Sophie Carrier-Laforte ne désirait pas entreprendre un nouveau cycle olympique.

Carrier-Laforte prend sa retraite

Sophie Carrier-Laforte a franchi le fil d’arrivée d’une course internationale pour la dernière fois en carrière.

La skieuse de fond d’Aylmer est revenue de l’Asie en début de semaine après avoir participé au China City Sprint Tour à Yan’an. Elle a pris le 39e rang de l’épreuve des sprints disputée sur seulement quelques pouces de neige et sous un mercure indiquant presque... 25 degrés Celsius.

« Au niveau de la performance, ce n’était pas bien. Mais j’ai vécu une belle expérience. J’étais avec mes amies. Il y avait un bel esprit d’équipe. Il n’y avait aucune pression. C’était une belle façon de clore ma carrière », avoue l’athlète âgée de 22 ans, qui défendait les couleurs du Canada.

Carrier-Laforte a confirmé que l’heure de la retraite a sonné. Une décision qu’elle a bien mûrie.

« Ça fait plusieurs mois que j’y pense. Même l’an passé, je m’étais dit en planifiant ma prochaine saison que ça passerait ou ça casserait. »

Le produit du club Skinouk, qui a obtenu 23 départs sur le circuit de la Coupe du monde, espérait se qualifier en vue des Jeux olympiques à PyeongChang.
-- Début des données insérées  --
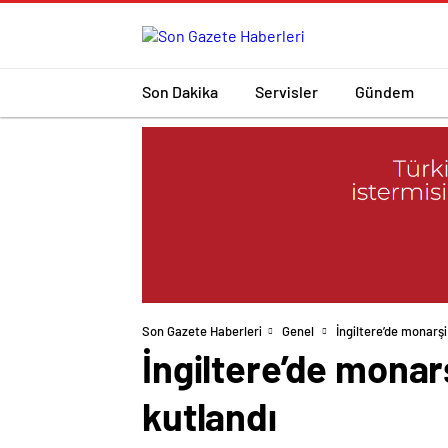
Son Dakika
Servisler
Gündem
Son Gazete Haberleri
Genel
İngiltere’de monarşi
İngiltere’de monarş
kutlandı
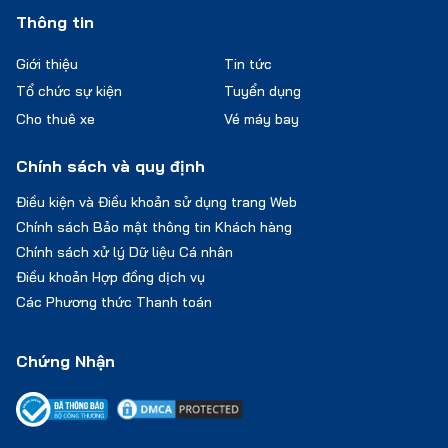
Thông tin
Giới thiệu
Tin tức
Tổ chức sự kiện
Tuyển dụng
Cho thuê xe
Vé máy bay
Chính sách và quy định
Điều kiện và Điều khoản sử dụng trang Web
Chính sách Bảo mật thông tin Khách hàng
Chính sách xử lý Dữ liệu Cá nhân
Điều khoản Hợp đồng dịch vụ
Các Phương thức Thanh toán
Chứng Nhận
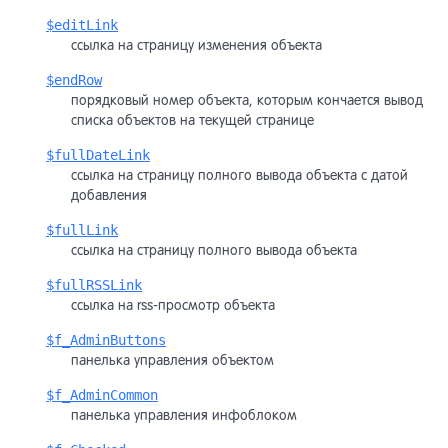
$editLink
ссылка на страницу изменения объекта
$endRow
порядковый номер объекта, которым кончается вывод
списка объектов на текущей странице
$fullDateLink
ссылка на страницу полного вывода объекта с датой
добавления
$fullLink
ссылка на страницу полного вывода объекта
$fullRSSLink
ссылка на rss-просмотр объекта
$f_AdminButtons
панелька управления объектом
$f_AdminCommon
панелька управления инфоблоком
Mais les sélections canadiennes se sont mal déroulées pour la jeune femme en janvier.

« Les résultats furent assez négatifs », a reconnu Carrier-Laforte, encore déçue de la tournure des événements.

« Je n’ai pas encore passé par-dessus ça. Ça va prendre un peu de thérapie », lance-t-elle.

Carrier-Laforte aurait pu décider de se taper un autre cycle olympique. Mais l’idée de prolonger sa carrière de quatre autres années n’était pas alléchante à ses yeux.

« Pas pour ma santé mentale, mentionne-t-elle. Honnêtement, je suis brûlée psychologiquement. Puis la saison prochaine, j’allais perdre tout aide monétaire que j’avais.

« C’est une des choses qui m’a fait beaucoup penser d’arrêter. J’avais dû travailler beaucoup l’été dernier et organiser des campagnes de financement. »

Cette participation au China City Sprit Tour a mis fin à 11 années de ski de fond compétitif marquées par de nombreuses médailles aux Jeux du Québec et aux championnats canadiens. Sa feuille de route comprend aussi des présences aux championnats du monde juniors (2014 en Italie et 2015 au Kazakstan) de même que les championnats du monde des moins de 23 ans (2016 en Roumanie et en janvier dernier en Suisse).

Sophie Carrier-Laforte avait déjà commencé à préparer son après-carrière en ski de fond. Une des athlètes les plus articulées de l’Outaouais, elle était entraîneuse la saison dernière auprès des espoirs des clubs Skinouk et Chelsea Nordiq.

Un rôle avec lequel elle aimerait renouer l’automne prochain tout en terminant ses études en enseignement des mathématiques au secondaire.

« Mais pour l’instant, je veux prendre quelques mois de congé pour me détacher des rêves que j’avais », souligne-t-elle.